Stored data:
.....

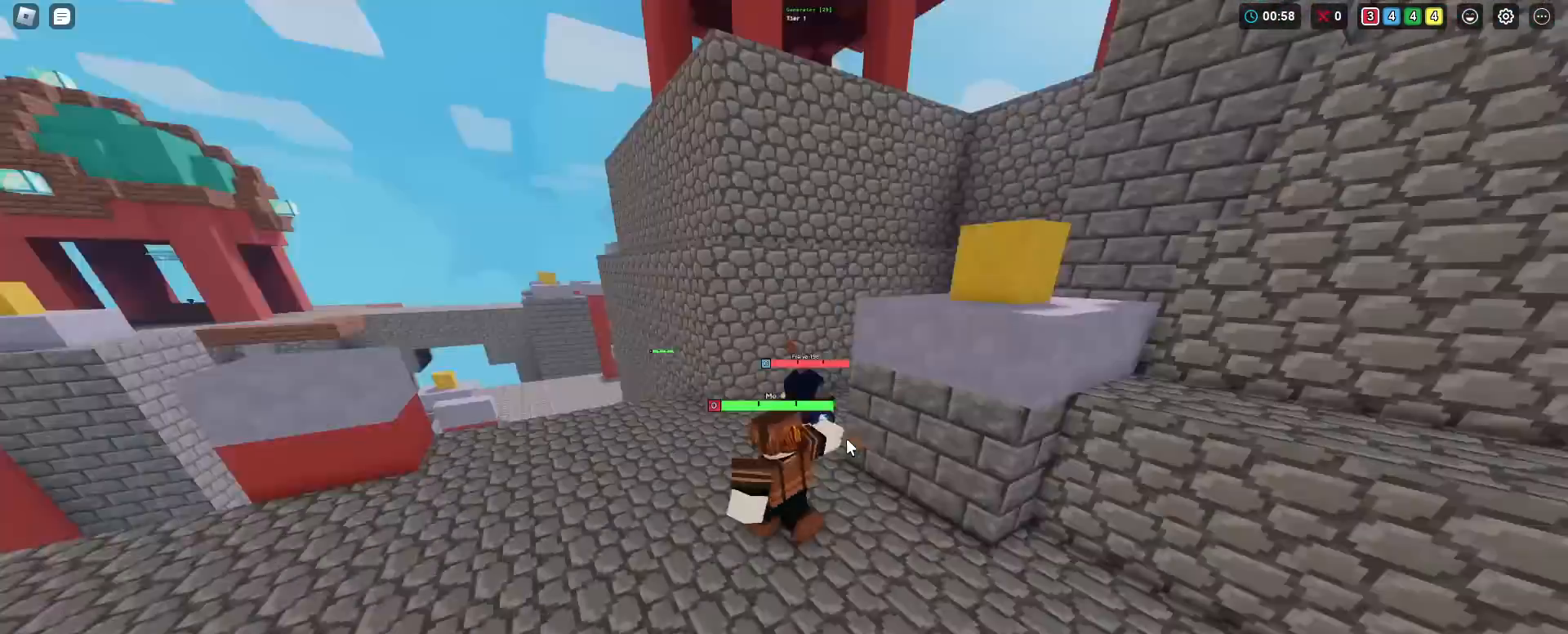
{"keys": ["shift", "w"], "mouse": ["left", "right"], "mouse_move": "still", "events": [[50, "mouse_left", "down"], [100, "mouse_left", "up"], [150, "mouse_left", "down"], [233, "mouse_left", "up"], [283, "mouse_left", "down"], [383, "mouse_left", "up"], [433, "mouse_left", "down"]]}
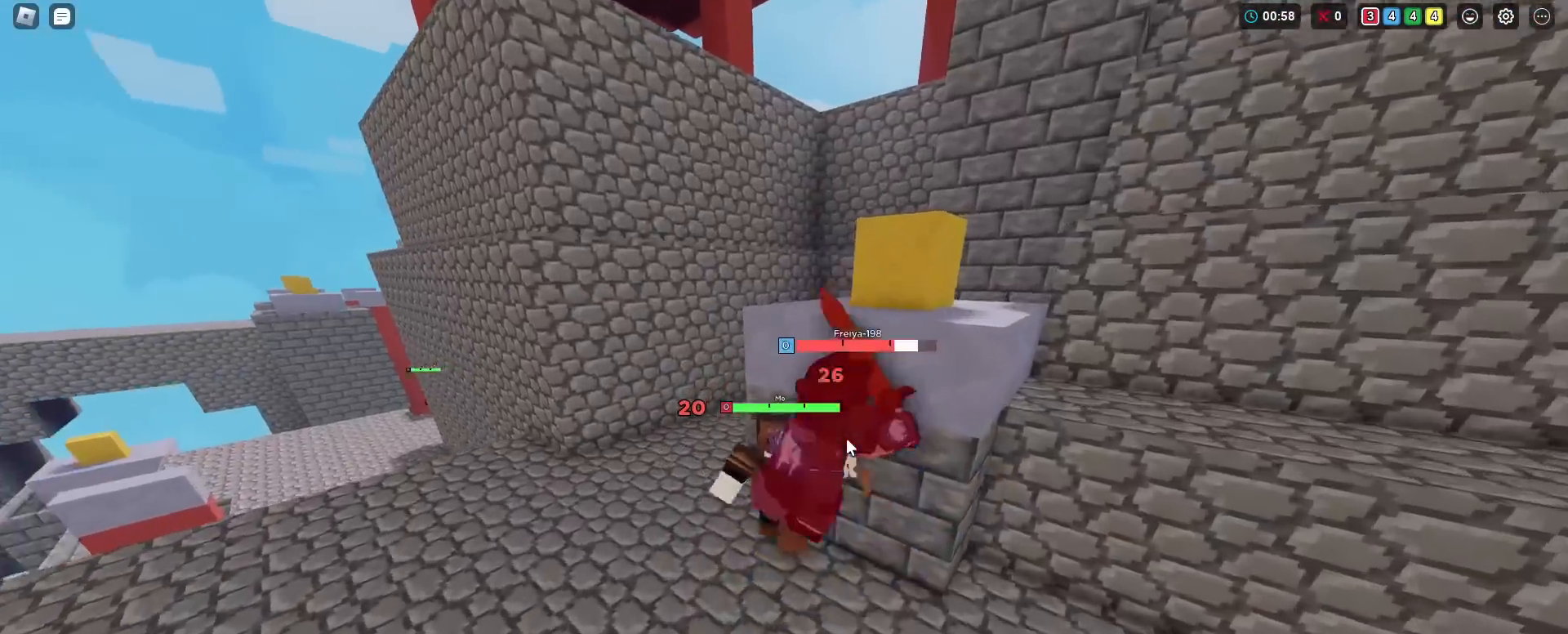
{"keys": ["shift", "w"], "mouse": ["right"], "mouse_move": "still", "events": [[17, "mouse_left", "up"], [67, "mouse_left", "down"], [117, "d", "down"], [117, "mouse_left", "up"], [200, "mouse_left", "down"], [250, "mouse_left", "up"], [300, "mouse_left", "down"], [401, "mouse_left", "up"], [434, "d", "up"], [434, "mouse_left", "down"], [484, "mouse_left", "up"]]}
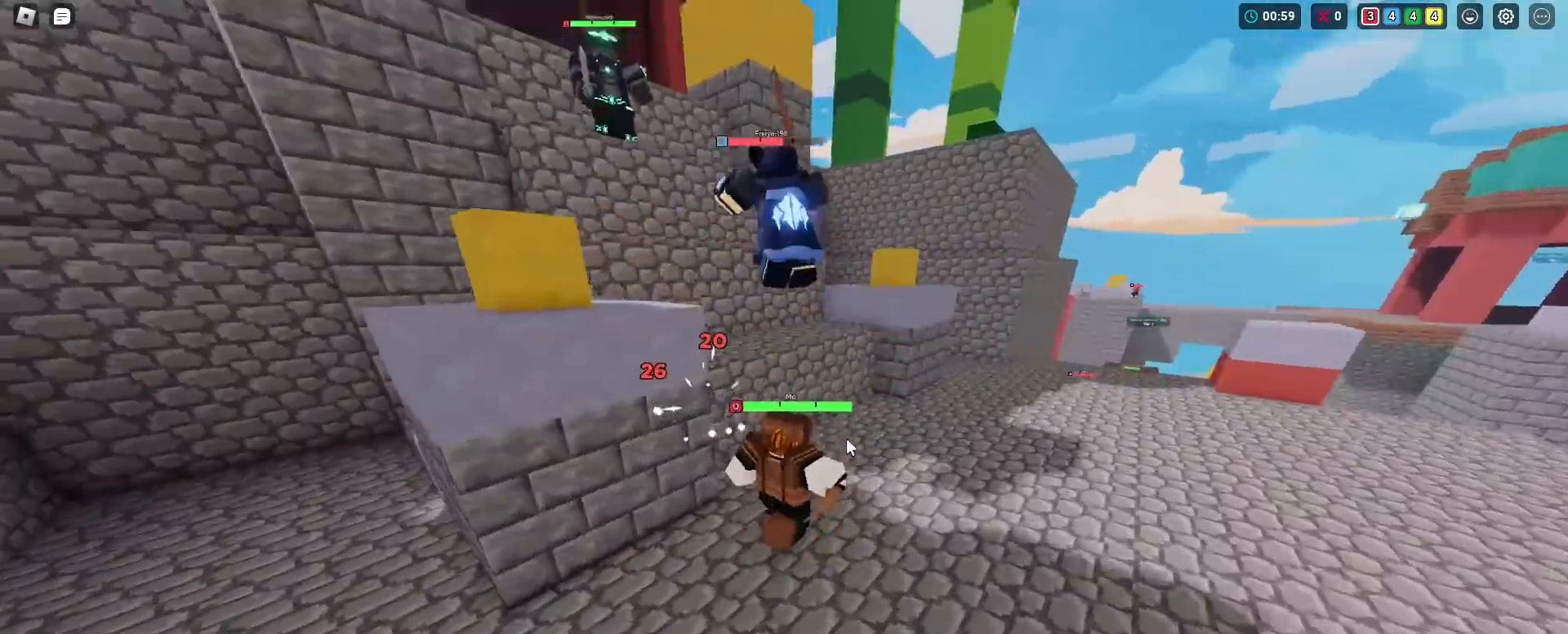
{"keys": ["shift", "space", "w"], "mouse": ["right"], "mouse_move": "still", "events": [[83, "mouse_left", "down"], [133, "mouse_left", "up"], [183, "mouse_left", "down"], [267, "mouse_left", "up"], [317, "mouse_left", "down"], [317, "space", "down"], [367, "mouse_left", "up"], [417, "mouse_left", "down"], [500, "mouse_left", "up"]]}
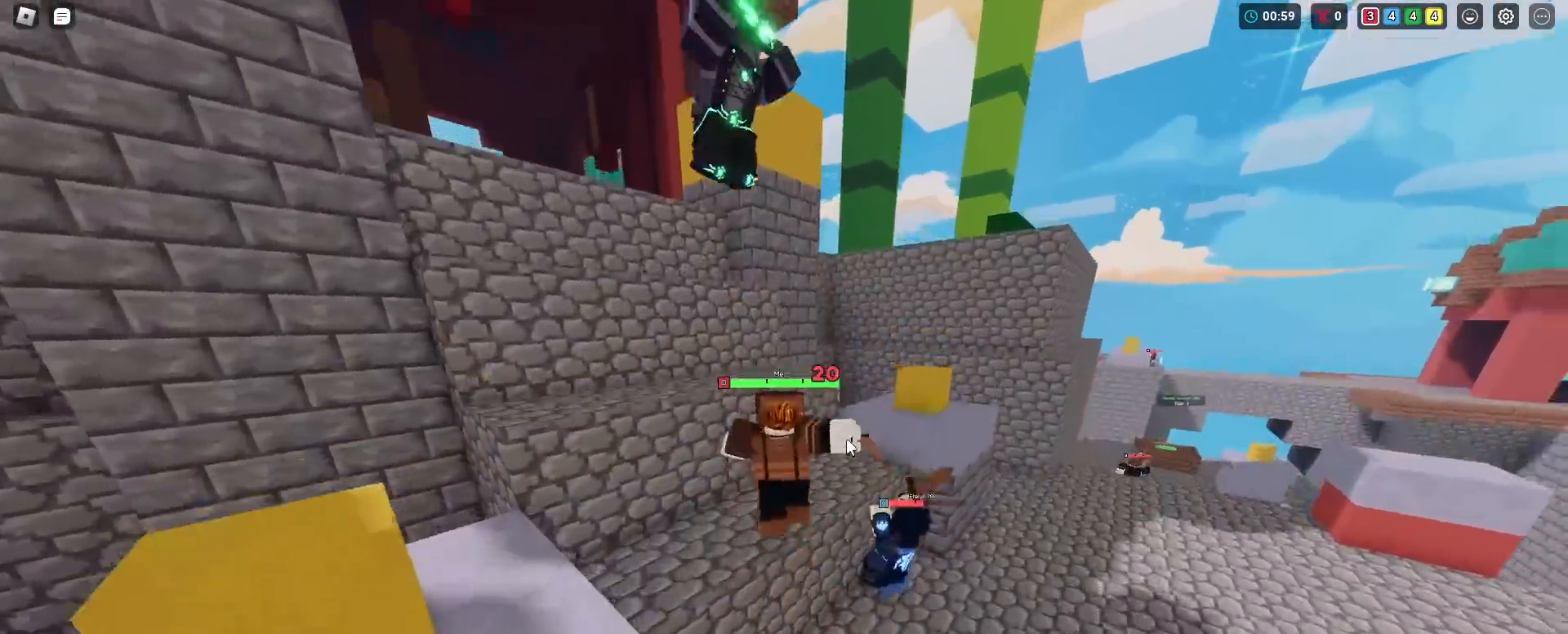
{"keys": ["shift", "w"], "mouse": ["left", "right"], "mouse_move": "still", "events": [[50, "mouse_left", "down"], [150, "d", "down"], [150, "mouse_left", "up"], [150, "space", "up"], [184, "mouse_left", "down"], [284, "mouse_left", "up"], [334, "mouse_left", "down"], [384, "d", "up"], [434, "mouse_left", "up"], [467, "mouse_left", "down"]]}
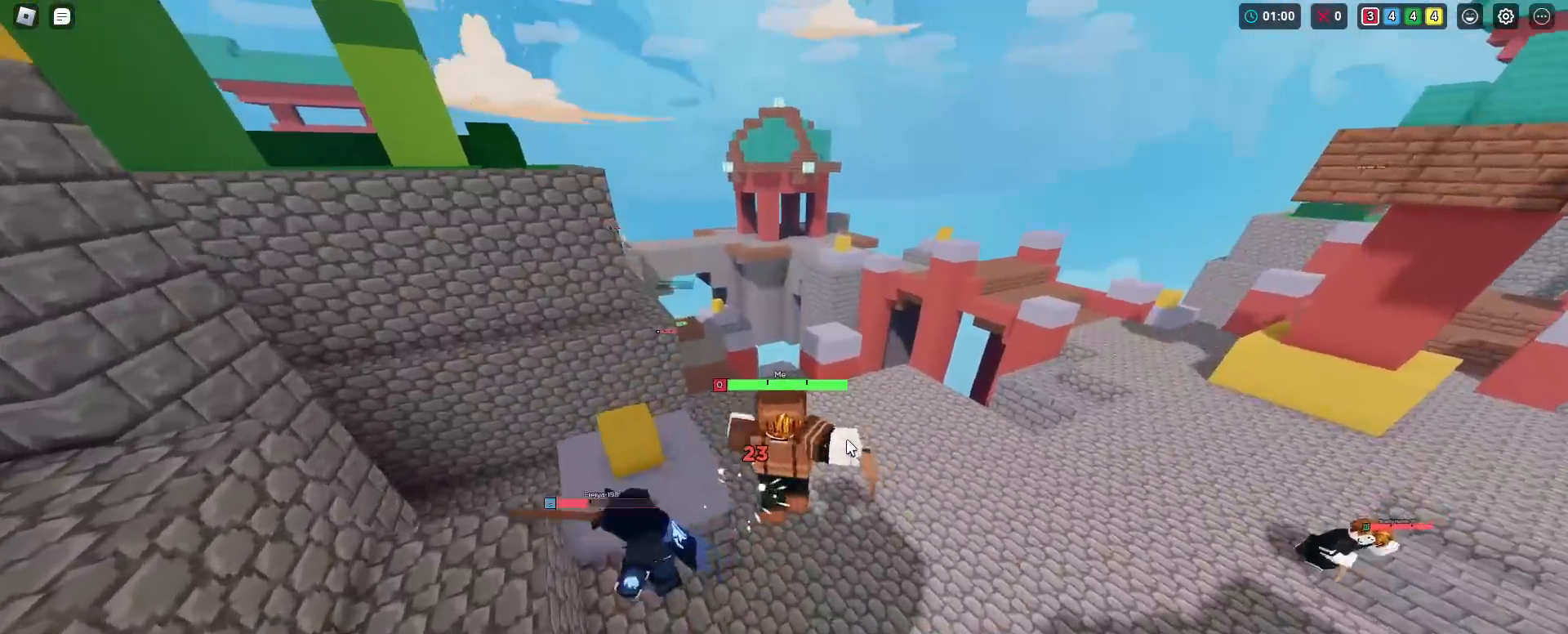
{"keys": ["shift", "space", "w"], "mouse": ["left", "right"], "mouse_move": "still", "events": [[16, "mouse_left", "up"], [116, "mouse_left", "down"], [166, "mouse_left", "up"], [200, "mouse_left", "down"], [300, "mouse_left", "up"], [350, "mouse_left", "down"], [350, "space", "down"], [400, "mouse_left", "up"], [483, "mouse_left", "down"]]}
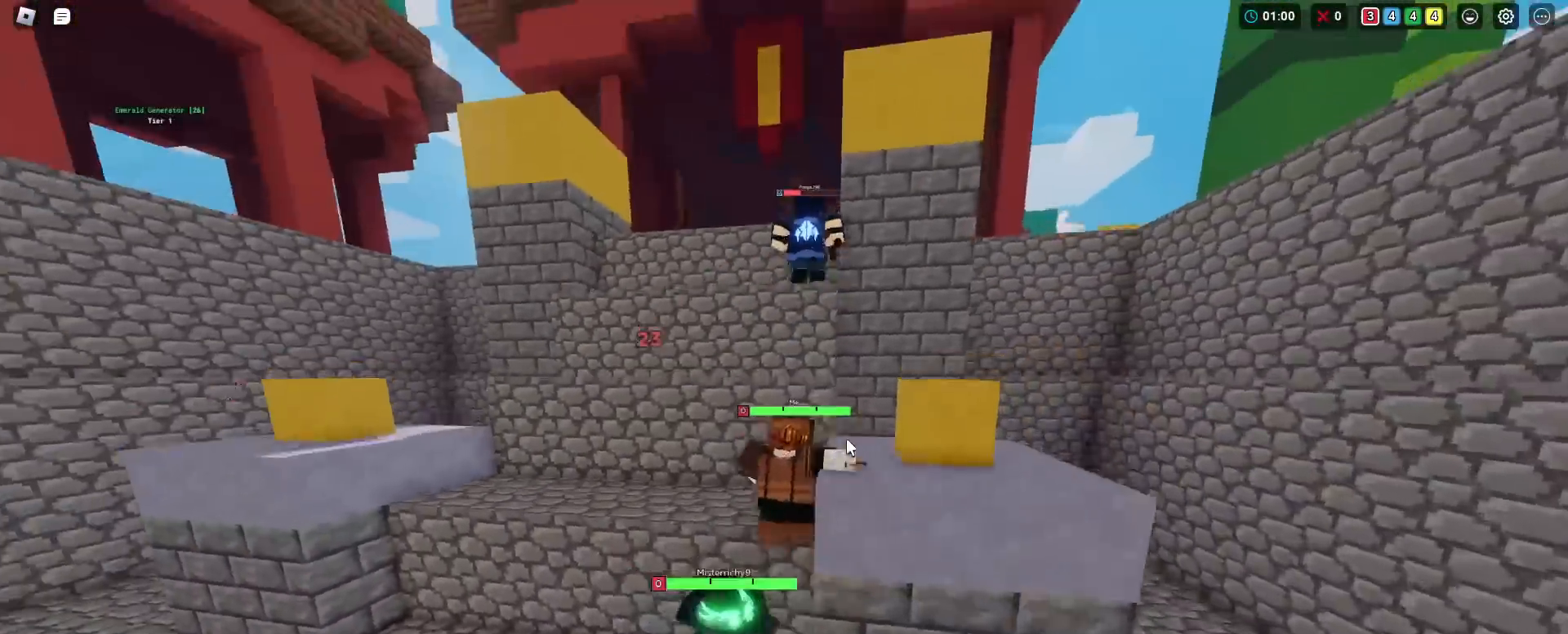
{"keys": ["shift", "space", "w"], "mouse": ["left", "right"], "mouse_move": "still", "events": [[34, "mouse_left", "up"], [84, "mouse_left", "down"], [184, "mouse_left", "up"], [267, "mouse_left", "down"], [417, "mouse_left", "up"], [501, "mouse_left", "down"]]}
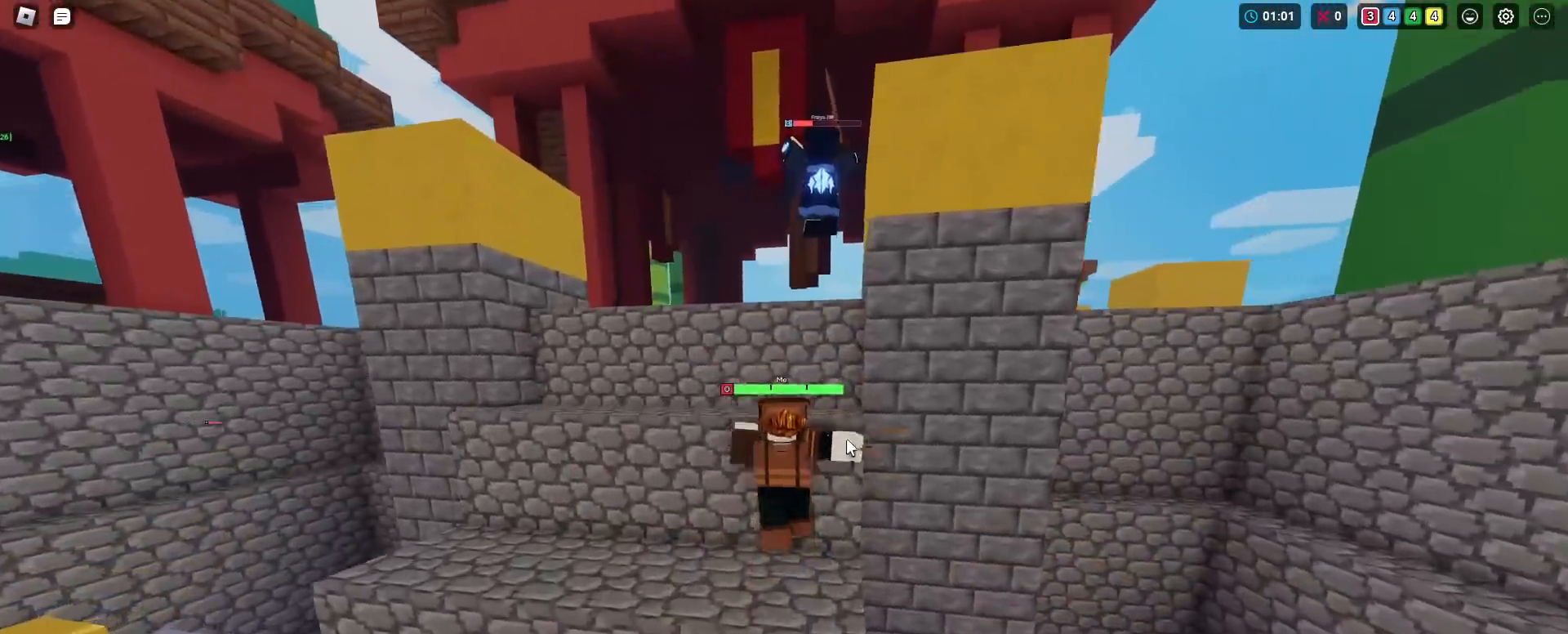
{"keys": ["shift", "space", "w"], "mouse": ["right"], "mouse_move": "still", "events": [[50, "mouse_left", "up"], [150, "mouse_left", "down"], [200, "mouse_left", "up"], [233, "mouse_left", "down"], [350, "mouse_left", "up"], [383, "mouse_left", "down"], [467, "mouse_left", "up"]]}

.....

Print each record exactly as it stands, skipping the pictures.

Answer:
{"keys": ["shift", "w"], "mouse": ["left", "right"], "mouse_move": "still", "events": [[50, "mouse_left", "down"], [100, "mouse_left", "up"], [150, "mouse_left", "down"], [233, "mouse_left", "up"], [283, "mouse_left", "down"], [383, "mouse_left", "up"], [433, "mouse_left", "down"]]}
{"keys": ["shift", "w"], "mouse": ["right"], "mouse_move": "still", "events": [[17, "mouse_left", "up"], [67, "mouse_left", "down"], [117, "d", "down"], [117, "mouse_left", "up"], [200, "mouse_left", "down"], [250, "mouse_left", "up"], [300, "mouse_left", "down"], [401, "mouse_left", "up"], [434, "d", "up"], [434, "mouse_left", "down"], [484, "mouse_left", "up"]]}
{"keys": ["shift", "space", "w"], "mouse": ["right"], "mouse_move": "still", "events": [[83, "mouse_left", "down"], [133, "mouse_left", "up"], [183, "mouse_left", "down"], [267, "mouse_left", "up"], [317, "mouse_left", "down"], [317, "space", "down"], [367, "mouse_left", "up"], [417, "mouse_left", "down"], [500, "mouse_left", "up"]]}
{"keys": ["shift", "w"], "mouse": ["left", "right"], "mouse_move": "still", "events": [[50, "mouse_left", "down"], [150, "d", "down"], [150, "mouse_left", "up"], [150, "space", "up"], [184, "mouse_left", "down"], [284, "mouse_left", "up"], [334, "mouse_left", "down"], [384, "d", "up"], [434, "mouse_left", "up"], [467, "mouse_left", "down"]]}
{"keys": ["shift", "space", "w"], "mouse": ["left", "right"], "mouse_move": "still", "events": [[16, "mouse_left", "up"], [116, "mouse_left", "down"], [166, "mouse_left", "up"], [200, "mouse_left", "down"], [300, "mouse_left", "up"], [350, "mouse_left", "down"], [350, "space", "down"], [400, "mouse_left", "up"], [483, "mouse_left", "down"]]}
{"keys": ["shift", "space", "w"], "mouse": ["left", "right"], "mouse_move": "still", "events": [[34, "mouse_left", "up"], [84, "mouse_left", "down"], [184, "mouse_left", "up"], [267, "mouse_left", "down"], [417, "mouse_left", "up"], [501, "mouse_left", "down"]]}
{"keys": ["shift", "space", "w"], "mouse": ["right"], "mouse_move": "still", "events": [[50, "mouse_left", "up"], [150, "mouse_left", "down"], [200, "mouse_left", "up"], [233, "mouse_left", "down"], [350, "mouse_left", "up"], [383, "mouse_left", "down"], [467, "mouse_left", "up"]]}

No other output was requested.